DALLAS VILLAGE MEMORIES BY: Jerry Knowles

The first seven years of my life were spent in Dallas Village. I lived on Halsey Avenue.

The boys in the village that I grew up with were: Posey Luna, Harold (Big boy) Harbin, Larry Gray, Erskine Neal, Melvin Neal, Grady Neal, Bud Gault, and my two brothers, Hiram and Richard Knowles.

Larry Gray lived by the railroad tracks north of Oakwood Avenue. We would wait in his backyard till the freight train came by heading north. We would run along side of the train and grab onto the ladder and ride up to Normal by A&M University and drop off and walk back.

There was a cemetery by the railroad track, and we would hide behind the gravestones and throw rocks at the boys over in Lincoln village.

About every Sunday, some of us boys would climb the dummy line up the mountain and take vines and swing out over cliffs; that was fun at the time.

One of the events that comes to mind, is when Harold Harbin got his grandfather's (Grover Wright) horse and wagon and loaded it with seven or eight of us boys. He was going to take us for a ride around the block. Harold couldn't stop him (he forgot to put the bit in the horse's mouth). Halsey Avenue was a gravel road at that time and every time we would get to Halsey the wagon would slide sideways. The horse finally stopped. We thought we were cowboys that day.

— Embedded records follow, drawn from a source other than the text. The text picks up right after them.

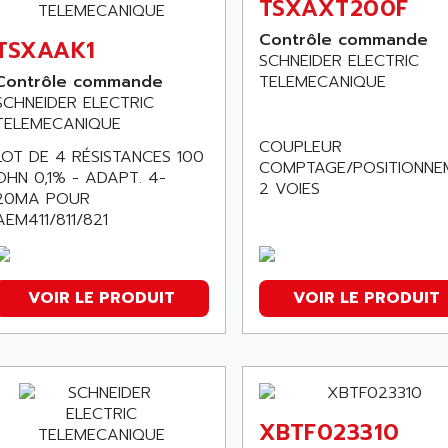
TSXAXT200F
Contrôle commande
TSXAAK1
SCHNEIDER ELECTRIC
Contrôle commande
TELEMECANIQUE
SCHNEIDER ELECTRIC
TELEMECANIQUE
COUPLEUR
LOT DE 4 RÉSISTANCES 100
COMPTAGE/POSITIONNE
OHN 0,1% - ADAPT. 4-
2 VOIES
20MA POUR
AEM411/811/821
VOIR LE PRODUIT
VOIR LE PRODUIT
XBTF023310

When the Nehi Bottling Company opened at the corner of Halsey and Fifth Street (Andrew Jackson Way now) they were giving a free drink to everyone. They would check your tongue to see if you had already received one; some of us boys would run home and wash our tongues and go back for another drink.

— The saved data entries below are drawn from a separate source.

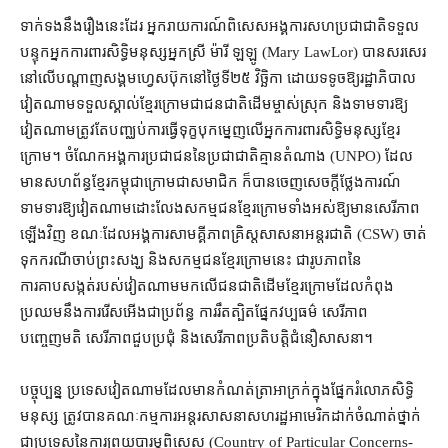
ទាក់ទង​នឹង​រឿង​នេះ​ដែរ អ្នករាយការណ៍​ពិសេស​អង្គការសហប្រជាជាតិ​ទទួល
បន្ទុក​អ្នកការពារ​សិទ្ធិមនុស្ស​អ្នកស្រី ម៉ារី ឡឡូ (Mary LawLor) បាន​សរសេរ​
នៅ​លើ​បណ្ដាញ​សង្គម​ហ្វេសប៊ុក​នៅ​ថ្ងៃទី​២៥ វិច្ឆិកា ដោយ​ទទូច​ឱ្យ​រដ្ឋាភិបាល​
វៀតណាម​ទទួលស្គាល់​ខ្មែរក្រោម​ជា​ជនជាតិ​ដើម​ម្ចាស់​ស្រុក និង​ទាមទារ​ឱ្យ​
វៀតណាម​ត្រូវតែ​បញ្ឈប់​ការ​ធ្វើទុក្ខបុកម្នេញ​លើ​អ្នកការពារ​សិទ្ធិមនុស្ស​ខ្មែរ
ក្រោម។ ចំណែក​អង្គការ​ប្រជាជន​នៃ​ប្រជាជាតិ​គ្មាន​តំណាង (UNPO) ដែល​
មាន​សហព័ន្ធ​ខ្មែរ​កម្ពុជា​ក្រោម​ជា​សមាជិក ក៏បាន​ចេញ​សេចក្តី​ថ្លែងការណ៍​
ទាមទារ​ឱ្យ​វៀតណាម​ដោះលែង​សកម្មជន​ខ្មែរក្រោម​ទាំងអស់​ឱ្យ​មាន​សេរីភាព​
ឡើងវិញ ខណៈ​ដែល​អង្គការ​សាមគ្គីភាព​គ្រិស្តសាសនា​អន្តរជាតិ (CSW) ចាត់
ទុក​ករណី​ចាប់​ព្រះសង្ឃ និង​សកម្មជន​ខ្មែរក្រោម​នេះ ជា​រូបភាព​នៃ​
ការគាបសង្កត់​របស់​វៀតណាម​មក​លើ​ជនជាតិ​ដើម​ខ្មែរក្រោម​ដែល​កំពុង​
ប្រឈម​នឹង​ការរើសអើង​ជា​ប្រព័ន្ធ ការ​រឹតត្បិត​ផ្នែក​វប្បធម៌ សេរីភាព​
បញ្ចេញមតិ សេរីភាព​ជួប​ប្រជុំ និង​សេរីភាព​ប្រតិបត្តិ​ជំនឿ​សាសនា។
បច្ចុប្បន្ន ប្រទេស​វៀតណាម​ដែល​មាន​កំណត់ត្រា​អាក្រក់​ក្នុង​ផ្នែក​រំលោភ​សិទ្ធិ
មនុស្ស ត្រូវ​បាន​គណៈកម្មការ​អន្តរ​សាសនា​សហរដ្ឋអាមេរិក​ដាក់​ចំណាត់ថ្នាក់​
ជា​ប្រទេស​នៃ​ការ​ព្រួយបារម្ភ​ពិសេស (Country of Particular Concerns-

Every Saturday night I would get a dime from my Dad and go to the YMCA to the movies. I would pay a nickel to get in, and would buy five Dumb Dumbs with the other nickel.

I moved to Florida after the 2nd grade at Rison in 1943, and the Harbins moved to Hazel Green. I moved back t Huntsville in 1994.

I still ride through the village and think of the good times we had.